### PROBLEM TO WORK ON
Your task is to write out the full listing once more, exactly.

..........

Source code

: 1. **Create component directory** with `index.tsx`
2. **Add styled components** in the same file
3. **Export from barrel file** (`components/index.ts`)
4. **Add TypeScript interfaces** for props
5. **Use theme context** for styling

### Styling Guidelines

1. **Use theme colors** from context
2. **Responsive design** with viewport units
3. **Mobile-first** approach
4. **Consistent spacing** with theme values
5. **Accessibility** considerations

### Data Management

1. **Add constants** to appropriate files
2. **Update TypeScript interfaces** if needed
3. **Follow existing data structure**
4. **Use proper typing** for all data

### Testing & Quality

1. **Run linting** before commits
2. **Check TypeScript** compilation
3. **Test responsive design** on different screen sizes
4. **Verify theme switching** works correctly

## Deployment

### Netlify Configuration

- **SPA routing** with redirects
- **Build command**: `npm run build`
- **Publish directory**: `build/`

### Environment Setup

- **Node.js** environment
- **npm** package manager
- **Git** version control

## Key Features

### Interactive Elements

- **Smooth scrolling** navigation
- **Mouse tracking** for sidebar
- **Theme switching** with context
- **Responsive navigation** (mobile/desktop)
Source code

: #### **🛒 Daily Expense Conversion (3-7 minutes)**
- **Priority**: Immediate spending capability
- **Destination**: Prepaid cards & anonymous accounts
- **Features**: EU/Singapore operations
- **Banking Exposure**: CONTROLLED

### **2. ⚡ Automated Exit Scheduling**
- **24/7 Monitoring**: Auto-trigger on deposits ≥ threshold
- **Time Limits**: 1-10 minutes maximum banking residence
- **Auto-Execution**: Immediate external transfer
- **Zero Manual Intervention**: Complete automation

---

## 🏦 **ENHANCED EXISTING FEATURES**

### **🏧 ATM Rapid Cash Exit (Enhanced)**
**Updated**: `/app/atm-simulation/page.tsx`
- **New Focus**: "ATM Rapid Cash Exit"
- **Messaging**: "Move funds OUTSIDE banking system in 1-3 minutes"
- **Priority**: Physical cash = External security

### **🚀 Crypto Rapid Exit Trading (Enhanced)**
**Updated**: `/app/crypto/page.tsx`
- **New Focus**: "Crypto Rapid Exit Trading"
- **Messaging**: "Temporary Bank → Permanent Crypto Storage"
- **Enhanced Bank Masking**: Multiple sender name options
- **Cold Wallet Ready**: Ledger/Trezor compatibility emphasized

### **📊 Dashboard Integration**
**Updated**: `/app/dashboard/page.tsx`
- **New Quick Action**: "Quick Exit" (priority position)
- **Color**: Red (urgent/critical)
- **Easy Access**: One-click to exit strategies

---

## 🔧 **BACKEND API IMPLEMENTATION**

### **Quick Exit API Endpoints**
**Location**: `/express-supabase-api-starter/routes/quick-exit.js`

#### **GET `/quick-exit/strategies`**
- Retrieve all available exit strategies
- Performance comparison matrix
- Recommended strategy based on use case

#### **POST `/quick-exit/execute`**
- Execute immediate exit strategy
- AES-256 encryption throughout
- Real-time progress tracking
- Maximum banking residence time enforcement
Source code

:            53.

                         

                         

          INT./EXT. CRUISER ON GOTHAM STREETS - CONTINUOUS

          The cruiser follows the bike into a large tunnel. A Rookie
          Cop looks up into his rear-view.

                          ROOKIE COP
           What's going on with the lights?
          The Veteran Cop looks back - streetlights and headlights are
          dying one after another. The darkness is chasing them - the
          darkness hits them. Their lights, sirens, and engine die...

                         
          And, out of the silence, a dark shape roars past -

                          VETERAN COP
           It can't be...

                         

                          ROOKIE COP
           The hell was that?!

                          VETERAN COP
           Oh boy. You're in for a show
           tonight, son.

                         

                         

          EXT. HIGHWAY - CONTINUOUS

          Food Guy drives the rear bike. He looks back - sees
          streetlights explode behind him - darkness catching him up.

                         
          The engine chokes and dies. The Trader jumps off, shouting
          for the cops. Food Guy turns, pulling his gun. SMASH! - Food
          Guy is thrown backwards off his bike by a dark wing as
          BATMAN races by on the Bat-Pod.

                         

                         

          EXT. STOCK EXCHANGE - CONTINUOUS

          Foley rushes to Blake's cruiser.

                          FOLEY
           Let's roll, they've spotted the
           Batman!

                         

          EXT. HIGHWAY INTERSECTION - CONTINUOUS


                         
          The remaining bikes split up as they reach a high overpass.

..........

### SOLUTION TO THE EXERCISE
Source code

: 1. **Create component directory** with `index.tsx`
2. **Add styled components** in the same file
3. **Export from barrel file** (`components/index.ts`)
4. **Add TypeScript interfaces** for props
5. **Use theme context** for styling

### Styling Guidelines

1. **Use theme colors** from context
2. **Responsive design** with viewport units
3. **Mobile-first** approach
4. **Consistent spacing** with theme values
5. **Accessibility** considerations

### Data Management

1. **Add constants** to appropriate files
2. **Update TypeScript interfaces** if needed
3. **Follow existing data structure**
4. **Use proper typing** for all data

### Testing & Quality

1. **Run linting** before commits
2. **Check TypeScript** compilation
3. **Test responsive design** on different screen sizes
4. **Verify theme switching** works correctly

## Deployment

### Netlify Configuration

- **SPA routing** with redirects
- **Build command**: `npm run build`
- **Publish directory**: `build/`

### Environment Setup

- **Node.js** environment
- **npm** package manager
- **Git** version control

## Key Features

### Interactive Elements

- **Smooth scrolling** navigation
- **Mouse tracking** for sidebar
- **Theme switching** with context
- **Responsive navigation** (mobile/desktop)
Source code

: #### **🛒 Daily Expense Conversion (3-7 minutes)**
- **Priority**: Immediate spending capability
- **Destination**: Prepaid cards & anonymous accounts
- **Features**: EU/Singapore operations
- **Banking Exposure**: CONTROLLED

### **2. ⚡ Automated Exit Scheduling**
- **24/7 Monitoring**: Auto-trigger on deposits ≥ threshold
- **Time Limits**: 1-10 minutes maximum banking residence
- **Auto-Execution**: Immediate external transfer
- **Zero Manual Intervention**: Complete automation

---

## 🏦 **ENHANCED EXISTING FEATURES**

### **🏧 ATM Rapid Cash Exit (Enhanced)**
**Updated**: `/app/atm-simulation/page.tsx`
- **New Focus**: "ATM Rapid Cash Exit"
- **Messaging**: "Move funds OUTSIDE banking system in 1-3 minutes"
- **Priority**: Physical cash = External security

### **🚀 Crypto Rapid Exit Trading (Enhanced)**
**Updated**: `/app/crypto/page.tsx`
- **New Focus**: "Crypto Rapid Exit Trading"
- **Messaging**: "Temporary Bank → Permanent Crypto Storage"
- **Enhanced Bank Masking**: Multiple sender name options
- **Cold Wallet Ready**: Ledger/Trezor compatibility emphasized

### **📊 Dashboard Integration**
**Updated**: `/app/dashboard/page.tsx`
- **New Quick Action**: "Quick Exit" (priority position)
- **Color**: Red (urgent/critical)
- **Easy Access**: One-click to exit strategies

---

## 🔧 **BACKEND API IMPLEMENTATION**

### **Quick Exit API Endpoints**
**Location**: `/express-supabase-api-starter/routes/quick-exit.js`

#### **GET `/quick-exit/strategies`**
- Retrieve all available exit strategies
- Performance comparison matrix
- Recommended strategy based on use case

#### **POST `/quick-exit/execute`**
- Execute immediate exit strategy
- AES-256 encryption throughout
- Real-time progress tracking
- Maximum banking residence time enforcement
Source code

:            53.

                         

                         

          INT./EXT. CRUISER ON GOTHAM STREETS - CONTINUOUS

          The cruiser follows the bike into a large tunnel. A Rookie
          Cop looks up into his rear-view.

                          ROOKIE COP
           What's going on with the lights?
          The Veteran Cop looks back - streetlights and headlights are
          dying one after another. The darkness is chasing them - the
          darkness hits them. Their lights, sirens, and engine die...

                         
          And, out of the silence, a dark shape roars past -

                          VETERAN COP
           It can't be...

                         

                          ROOKIE COP
           The hell was that?!

                          VETERAN COP
           Oh boy. You're in for a show
           tonight, son.

                         

                         

          EXT. HIGHWAY - CONTINUOUS

          Food Guy drives the rear bike. He looks back - sees
          streetlights explode behind him - darkness catching him up.

                         
          The engine chokes and dies. The Trader jumps off, shouting
          for the cops. Food Guy turns, pulling his gun. SMASH! - Food
          Guy is thrown backwards off his bike by a dark wing as
          BATMAN races by on the Bat-Pod.

                         

                         

          EXT. STOCK EXCHANGE - CONTINUOUS

          Foley rushes to Blake's cruiser.

                          FOLEY
           Let's roll, they've spotted the
           Batman!

                         

          EXT. HIGHWAY INTERSECTION - CONTINUOUS


                         
          The remaining bikes split up as they reach a high overpass.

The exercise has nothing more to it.